Zażenowanie na Ukrainie. "Wstyd mi, że Polacy to widzieli"
Przewodniczący Rady Najwyższej Ukrainy Wołodymyr Łytwyn przyznał, iż odczuwał wstyd, gdy członkowie polskiej delegacji parlamentarnej śmiali się ze sposobu głosowania ukraińskich deputowanych, przyciskających guziki za kolegów.
- Tak, myślę, że jak my wszyscy, odczuwałem wstyd, gdy polscy parlamentarzyści ujrzeli, co się (w ukraińskim parlamencie) odbywa - oświadczył. Łytwyn wytłumaczył jednocześnie, że choć ukraińska konstytucja wymaga od deputowanych, by głosowali osobiście, on, jako przewodniczący parlamentu, nie ma możliwości wpłynięcia na parlamentarzystów, którzy głosują za nieobecnych kolegów.
W ubiegłym tygodniu ukraińskie stacje telewizyjne obiegło nagranie, na którym podczas odwiedzin w Radzie Najwyższej Ukrainy polscy posłowie i senatorowie, widząc ukraińskich deputowanych głosujących za kolegów, śmiali się i filmowali to telefonami komórkowymi.
"Głosowanie cudzymi przyciskami rozweseliło polskich posłów" - głosiły tytuły doniesień na portalach internetowych.
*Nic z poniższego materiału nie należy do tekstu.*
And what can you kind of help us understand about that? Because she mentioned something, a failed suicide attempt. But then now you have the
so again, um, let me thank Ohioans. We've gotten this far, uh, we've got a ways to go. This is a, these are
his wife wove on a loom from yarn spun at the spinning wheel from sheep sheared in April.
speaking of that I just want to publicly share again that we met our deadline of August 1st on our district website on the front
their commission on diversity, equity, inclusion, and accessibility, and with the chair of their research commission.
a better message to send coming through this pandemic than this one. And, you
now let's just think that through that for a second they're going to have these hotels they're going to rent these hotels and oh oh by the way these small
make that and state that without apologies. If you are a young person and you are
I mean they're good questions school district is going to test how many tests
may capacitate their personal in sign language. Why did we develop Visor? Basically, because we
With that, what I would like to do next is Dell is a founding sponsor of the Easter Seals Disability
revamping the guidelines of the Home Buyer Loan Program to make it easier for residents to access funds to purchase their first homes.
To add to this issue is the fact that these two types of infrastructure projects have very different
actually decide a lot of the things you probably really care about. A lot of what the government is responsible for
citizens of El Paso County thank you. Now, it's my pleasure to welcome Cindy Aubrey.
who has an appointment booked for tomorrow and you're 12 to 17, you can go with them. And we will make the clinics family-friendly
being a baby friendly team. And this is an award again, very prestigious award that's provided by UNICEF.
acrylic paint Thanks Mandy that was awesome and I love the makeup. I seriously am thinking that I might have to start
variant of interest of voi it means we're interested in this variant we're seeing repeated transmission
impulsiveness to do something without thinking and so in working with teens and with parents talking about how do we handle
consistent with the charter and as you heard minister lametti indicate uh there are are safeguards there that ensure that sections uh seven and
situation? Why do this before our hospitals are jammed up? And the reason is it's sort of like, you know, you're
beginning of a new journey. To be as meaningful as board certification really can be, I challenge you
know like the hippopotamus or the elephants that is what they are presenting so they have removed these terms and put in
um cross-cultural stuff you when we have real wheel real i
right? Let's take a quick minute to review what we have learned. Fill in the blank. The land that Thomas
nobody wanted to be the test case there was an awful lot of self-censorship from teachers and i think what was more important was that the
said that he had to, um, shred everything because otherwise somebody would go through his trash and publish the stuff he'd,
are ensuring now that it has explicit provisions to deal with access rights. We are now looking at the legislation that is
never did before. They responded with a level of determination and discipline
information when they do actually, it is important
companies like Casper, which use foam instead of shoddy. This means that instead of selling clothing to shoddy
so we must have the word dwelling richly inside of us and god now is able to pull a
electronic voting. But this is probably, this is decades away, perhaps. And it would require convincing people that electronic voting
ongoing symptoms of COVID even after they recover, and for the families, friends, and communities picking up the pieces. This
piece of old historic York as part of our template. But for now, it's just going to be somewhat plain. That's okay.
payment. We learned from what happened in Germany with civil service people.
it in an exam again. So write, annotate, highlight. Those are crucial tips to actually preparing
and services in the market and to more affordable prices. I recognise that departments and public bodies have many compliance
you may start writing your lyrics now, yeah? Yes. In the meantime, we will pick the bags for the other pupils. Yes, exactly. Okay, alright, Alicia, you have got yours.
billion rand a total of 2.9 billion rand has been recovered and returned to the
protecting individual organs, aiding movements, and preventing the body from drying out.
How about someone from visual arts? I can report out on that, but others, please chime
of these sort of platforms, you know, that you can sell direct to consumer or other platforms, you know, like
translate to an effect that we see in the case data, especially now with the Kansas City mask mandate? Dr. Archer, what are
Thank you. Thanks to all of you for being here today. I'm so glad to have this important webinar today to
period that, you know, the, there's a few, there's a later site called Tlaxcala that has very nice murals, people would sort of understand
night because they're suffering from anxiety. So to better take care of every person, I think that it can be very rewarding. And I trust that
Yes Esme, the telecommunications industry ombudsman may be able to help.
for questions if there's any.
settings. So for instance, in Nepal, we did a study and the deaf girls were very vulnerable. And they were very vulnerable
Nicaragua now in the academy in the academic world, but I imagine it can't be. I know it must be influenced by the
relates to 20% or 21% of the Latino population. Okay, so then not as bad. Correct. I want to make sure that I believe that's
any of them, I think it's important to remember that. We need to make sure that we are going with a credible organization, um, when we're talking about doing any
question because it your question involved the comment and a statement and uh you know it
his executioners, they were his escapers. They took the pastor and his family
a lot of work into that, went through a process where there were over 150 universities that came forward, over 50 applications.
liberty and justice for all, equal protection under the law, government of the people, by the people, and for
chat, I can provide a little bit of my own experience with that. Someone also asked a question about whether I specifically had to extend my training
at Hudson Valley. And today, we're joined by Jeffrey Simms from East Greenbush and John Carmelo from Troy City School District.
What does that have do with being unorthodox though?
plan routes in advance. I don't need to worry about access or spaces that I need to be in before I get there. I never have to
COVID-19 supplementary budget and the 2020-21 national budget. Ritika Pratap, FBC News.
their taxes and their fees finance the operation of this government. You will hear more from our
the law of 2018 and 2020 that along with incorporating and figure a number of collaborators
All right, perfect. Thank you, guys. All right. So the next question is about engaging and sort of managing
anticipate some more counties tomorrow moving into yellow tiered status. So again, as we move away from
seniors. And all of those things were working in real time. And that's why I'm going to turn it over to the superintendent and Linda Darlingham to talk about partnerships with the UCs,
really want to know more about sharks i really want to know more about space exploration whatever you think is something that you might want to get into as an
Ukraińskie media cytowały wówczas senatora Łukasza Abgarowicza, który będąc świadkiem zabiegów ukraińskich parlamentarzystów oświadczył, iż w Polsce jest to niedopuszczalne.
Praktyka głosowania za nieobecnych kolegów partyjnych jest w ukraińskim parlamencie tak powszechna, że w głosowaniach biorą nawet udział posłowie znajdujący się za granicą. Niedawno opozycyjny deputowany Wołodymyr Ariew dowiedział się, że został umieszczony na liście głosujących, mimo że w momencie głosowania był w Stanach Zjednoczonych.
Polscy parlamentarzyści uczestniczyli w ub. tygodniu w Kijowie w obradach Zgromadzenia Parlamentarnego Polski i Ukrainy.